デビルゴートというヤギの魔物に牽かれた馬車が、何十台と列をなして山頂のこちらに向かってきていた。
モープのセレスが興奮した様子で言う。
「メッメー! デビルゴートっす! あいつら、うちらに似て、なかなかタフな奴らっすよ!!」
「でも、モープたちみたいに道草は食ってないぞ」
メッテがそう答えると、セレスはむすっと頬を膨らませた。
たしかにデビルゴートたちは真面目だ。鳴き声も出さず、道端の草を口にすることもない。
「役割の違いっす! やつらは毛はそんなに生えないけど、うちらは毛を沢山生やす必要があるっす! だから草をいつも食べる必要があるんっす! そんなこと言うと、メッテちゃんに服を着させないっすよ!」
「まあまあ……ですが、あの角、相当な大きさですね」
イリアの声に俺は頷く。
「魔族の馬車を牽くのに使役される魔物だ。一体で、人間の村を蹂躙できるほどの力を持っている」
その突進に、木造の平屋なら簡単に粉砕されてしまう。人間の兵が百人で盾を構え横隊を組んでも止められないだろう。
モープが弱いわけではないが、戦闘能力という面ではこのデビルゴートはやはり頭一つ抜けている。
そんな強力な魔物がぞろぞろとただ馬車を牽いているのから、なんとも異様な光景だ。
「魔王が来た」
メルクの声に空を見上げると、アスハに案内される魔王がいた。
魔王ソフィス……黒い鎧の美女は、今日はさらりとした紫色の長い髪を後ろで一本の三つ編みにしていた。
「来たな……うん?」
俺は思わず、魔王から全く目を離さないイリアに気が付く。
やはりというか警戒を解いてない……のだろうな。
そんなことを考えていると、魔王がすっと俺の前に降り立った。
魔王は軽く頭を下げると、足元に手を向ける。
するとそこには、十数本の樽が現れた。
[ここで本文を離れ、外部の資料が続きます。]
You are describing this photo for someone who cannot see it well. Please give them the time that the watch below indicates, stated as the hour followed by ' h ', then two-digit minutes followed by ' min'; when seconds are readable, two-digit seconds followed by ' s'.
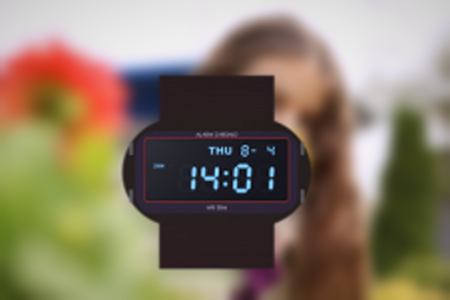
14 h 01 min
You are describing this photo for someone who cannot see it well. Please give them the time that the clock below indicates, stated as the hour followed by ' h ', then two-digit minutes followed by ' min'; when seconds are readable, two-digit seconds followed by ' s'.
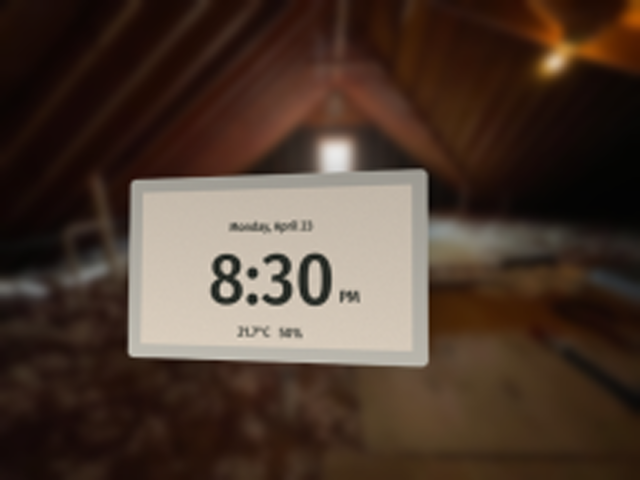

その中には、光を帯びた石が大量に詰められていた。
「申し訳ございません……空路で魔王城から運ばせているのですが、もう一度、陣に戻って」
「あと、どれぐらいかかりそうなんだ?」
メッテの声に、魔王は少し沈黙する。
「おそらく……あと一週間ほど」
魔王は近くの陣には召喚石を持ち込んではいなかった。そのため、魔王城からここまで運んでくる必要があるわけだ。
門を造るとは、夢にも思ってなかったことが窺える。
本当に俺たちに協力してくれることの裏返しだとは思うが。
メッテは頷いて答える。
「ま、まあ、急ぐことも……まだ人間の軍が来るまで、少なくとも三週間はかかると聞いている」
しかしメルクがぼそりと呟いた。
「ヨシュアが行ったほうが早いかも。ヨシュアなら一瞬で、魔法工房に入れられる」
イリアがすかさず口を開く。
「急に悪いかと」
「そんなことはございませんが」
魔王も間を置かずそう答えると、イリアは言葉に詰まる。
しかも魔王はこんなことも口にした。
「一度、皆様を魔王城に招待したいと思っておりました」
「お気持ちは嬉しいですが」
そう答えるイリア。やはり魔王城に行くのは危険と考えているのだろう。
だが、ここで俺が断れば魔王としても気持ちはよくないだろう。
一方でメルクは俺をじっと見つめる。信用に値するから大丈夫だということだろうか。
俺も魔王を信用し、共に異界への門を築くことに決めた。
「分かった……それじゃあ、俺たちが直接魔王城に召喚石を取りに行こう」
俺が、ではなく俺たちだ。飛行艇で向かう。
そう言ったからか、イリアも特に反対はしなかった。自分が一緒にいれば、俺や皆を守れるという自信があるのだ。
「ありがとうございます。それでは、魔王城までご案内いたします」
こうして俺たちは魔王と共に、魔王城へ向かうのだった。